Vigabatrin is a stereospecific structural analogue of GABA which irreversibly inhibits GABA transaminase (hence the name “viGABA-Trin”), the enzyme responsible for GABA catabolism. This inhibition results in increased CNS GABA concentrations and a raised seizure threshold. Vigabatrin is typically used in patients with refractory partial seizures and infantile spasms.

Peak concentrations occur within 2 h. No significant plasma protein binding is observed. Vigabatrin decreases concentrations of phenytoin and may increase carbamazepine concentrations.

Acute vigabatrin overdose causes a variety of CNS effects, ranging from somnolence and coma to agitation and acute psychosis; the reason for paradoxical CNS hyperexcitability is unknown. Chronic use is associated with dizziness, tremor, depression, and psychosis. Retinopathy with permanent visual loss, typically in peripheral visual fields, occurs in more than 40% of patients taking vigabatrin [22, 55, 56•, 57].

Management of toxicity is largely supportive. Activated charcoal does not significantly adsorb vigabatrin. Benzodiazepines should be used for CNS excitation. Although renal clearance has improved in those with chronic renal failure, extracorporeal vigabatrin removal has not been studied in overdose situations. While the risk of visual field defects is dose-dependent and cumulative, we recommend ophthalmologic consultation after overdose.

Zonisamide

The sulfonamide zonisamide is used for partial seizures.

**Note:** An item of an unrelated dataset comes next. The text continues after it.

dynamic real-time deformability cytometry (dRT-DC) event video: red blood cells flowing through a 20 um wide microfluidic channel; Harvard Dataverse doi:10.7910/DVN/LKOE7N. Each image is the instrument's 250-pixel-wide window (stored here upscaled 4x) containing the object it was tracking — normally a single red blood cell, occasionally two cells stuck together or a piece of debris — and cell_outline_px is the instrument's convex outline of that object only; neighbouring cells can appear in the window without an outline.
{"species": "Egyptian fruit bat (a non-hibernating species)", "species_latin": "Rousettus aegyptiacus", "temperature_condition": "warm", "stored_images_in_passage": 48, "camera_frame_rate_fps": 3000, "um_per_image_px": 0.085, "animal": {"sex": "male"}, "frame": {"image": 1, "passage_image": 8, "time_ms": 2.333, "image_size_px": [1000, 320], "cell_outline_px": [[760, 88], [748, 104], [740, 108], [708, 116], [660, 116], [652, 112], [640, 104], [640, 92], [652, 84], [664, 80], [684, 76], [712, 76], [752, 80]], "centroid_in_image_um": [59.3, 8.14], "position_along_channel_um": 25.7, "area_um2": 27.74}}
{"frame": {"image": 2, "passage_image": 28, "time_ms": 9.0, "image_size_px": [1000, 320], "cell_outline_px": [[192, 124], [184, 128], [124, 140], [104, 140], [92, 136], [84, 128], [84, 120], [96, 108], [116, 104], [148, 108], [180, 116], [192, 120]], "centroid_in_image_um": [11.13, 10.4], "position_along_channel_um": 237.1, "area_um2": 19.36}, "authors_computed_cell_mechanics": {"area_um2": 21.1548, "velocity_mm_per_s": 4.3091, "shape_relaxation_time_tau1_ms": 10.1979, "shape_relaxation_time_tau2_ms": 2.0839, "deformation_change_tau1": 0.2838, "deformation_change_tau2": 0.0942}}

Blockade of neuronal voltage-gated sodium channels and low-voltage, low-threshold T-type calcium channels likely accounts for its anticonvulsant effect. Zonisamide inhibits carbonic anhydrase; however, this does not contribute to its anticonvulsant effect [58,59,60].

Absorption peaks within 5 h, but elimination half-life is long at approximately 60 h. There is approximately 40–50% binding to plasma proteins. Zonisamide is hepatically metabolized via CYP3A4; therefore, other 3A4 drugs (e.g., phenytoin, carbamazepine, and valproic acid) may affect and be affected by zonisamide [61].

CNS depression is the cardinal clinical effect [62, 63]. Hyperchloremic metabolic acidosis and renal calculi due to carbonic anhydrase inhibition are possible. QTc prolongation, hypotension, aplastic anemia, and DIHS have also been noted.

In addition to supportive care, we suggest 24 h of monitored observation and assessing blood counts in an acutely poisoned patient. There is no antidotal therapy. Zonisamide is renally cleared and a single dialysis session has been shown to reduce plasma concentrations by 50% [64]. No data suggests extracorporeal removal is recommended in acute ingestions.

Conclusion

Caring for overdose patients can be challenging due to lack of clinical experience and evidence-based guidance. Supportive care is the hallmark of therapy for all poisonings, including those due to esoteric anticonvulsants. Timely drug levels are not typically available in these situations and do not guide management. A thorough history, examination, screening studies, and coordination with a toxicologist are recommended.